Chávez quer nacionalizar banco do grupo Santander

O presidente da Venezuela, Hugo Chávez, anunciou nesta quinta-feira que pretende nacionalizar um dos maiores do país, o Banco da Venezuela, que pertence ao grupo espanhol Santander. Chamei o [Grupo Santander] para que comecemos a negociar, disse Chávez, em um discurso transmitido em cadeia nacional de rádio e TV.

BBC Brasil |

"Eles disseram que não estavam interessados em vender e eu lhes disse que quero comprar e vou fazer isso. Vamos nacionalizar o Banco da Venezuela ", afirmou.

O Banco da Venezuela é um dos principais do sistema financeiro do país e conta com pelo menos US$ 700 milhões investidos em operações na Venezuela.

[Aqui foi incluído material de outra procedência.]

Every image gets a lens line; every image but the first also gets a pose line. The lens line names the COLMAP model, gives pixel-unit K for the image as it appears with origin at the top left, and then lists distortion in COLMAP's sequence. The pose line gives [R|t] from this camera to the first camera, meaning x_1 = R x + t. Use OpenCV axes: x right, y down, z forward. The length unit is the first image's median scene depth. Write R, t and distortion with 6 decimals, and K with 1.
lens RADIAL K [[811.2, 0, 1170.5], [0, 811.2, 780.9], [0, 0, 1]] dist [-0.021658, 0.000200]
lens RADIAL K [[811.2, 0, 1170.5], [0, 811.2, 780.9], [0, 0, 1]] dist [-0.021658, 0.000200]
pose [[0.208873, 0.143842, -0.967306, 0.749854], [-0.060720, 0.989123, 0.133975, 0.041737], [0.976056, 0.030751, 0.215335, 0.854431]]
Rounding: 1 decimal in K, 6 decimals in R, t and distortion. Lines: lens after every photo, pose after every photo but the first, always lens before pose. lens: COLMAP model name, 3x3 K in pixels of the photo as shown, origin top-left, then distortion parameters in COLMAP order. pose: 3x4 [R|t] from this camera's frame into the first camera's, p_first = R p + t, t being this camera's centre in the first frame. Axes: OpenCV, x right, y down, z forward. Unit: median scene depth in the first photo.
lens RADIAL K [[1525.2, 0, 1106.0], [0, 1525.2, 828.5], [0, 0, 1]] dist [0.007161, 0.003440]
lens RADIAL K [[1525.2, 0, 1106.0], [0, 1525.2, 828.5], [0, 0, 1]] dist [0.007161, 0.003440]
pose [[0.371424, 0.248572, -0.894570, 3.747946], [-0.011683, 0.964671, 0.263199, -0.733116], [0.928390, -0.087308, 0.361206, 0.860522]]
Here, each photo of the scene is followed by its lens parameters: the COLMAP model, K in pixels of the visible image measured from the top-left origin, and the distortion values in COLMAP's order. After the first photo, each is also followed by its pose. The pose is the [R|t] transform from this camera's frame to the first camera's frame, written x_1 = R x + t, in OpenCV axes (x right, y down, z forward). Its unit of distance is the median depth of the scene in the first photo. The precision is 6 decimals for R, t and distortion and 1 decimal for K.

Durante o discurso, Chávez disse que o Grupo Santander pretendia vender o banco a um banqueiro venezuelano, mas que ele teria dito "não".

"Que o vendam ao governo, ao Estado. Vamos recuperar o Banco da Venezuela, nos faz muita falta um banco dessa magnitude", disse Chávez.

"Este é um país que está recuperando suas riquezas", acrescentou.

Esta medida se soma a outras que o governo venezuelano vem tomando desde 2007, quando anunciou o "aprofundamento da revolução" liderada por Chávez.

Desde este período, foram nacionalizadas as companhias de telecomunicações e de eletricidade, a faixa petrolífera do rio Orinoco, a maior indústria siderúrgica do país e três empresas de cimento.

Em todos os processos, o governo pagou pela aquisição das empresas.

Campanha
O anúncio ocorre depois do reencontro de Chávez com o rei da Espanha, Juan Carlos de Borbón, na semana passada, em que ambos reestabeleceram o diálogo depois do incidente diplomático em que o rei mandou que Chávez se calasse, durante a Cúpula Iberoamericana, no ano passado.

Chávez disse que a nacionalização do banco gerará na Espanha "uma verdadeira campanha" contra seu governo.

"Não faltarão os meios de comunicação da Espanha, vão dizer que sou um autocrata (...) para prejudicar as relações que acabamos de retomar", disse o presidente, em referência à visita ao rei e ao presidente espanhol José Luis Rodríguez Zapatero.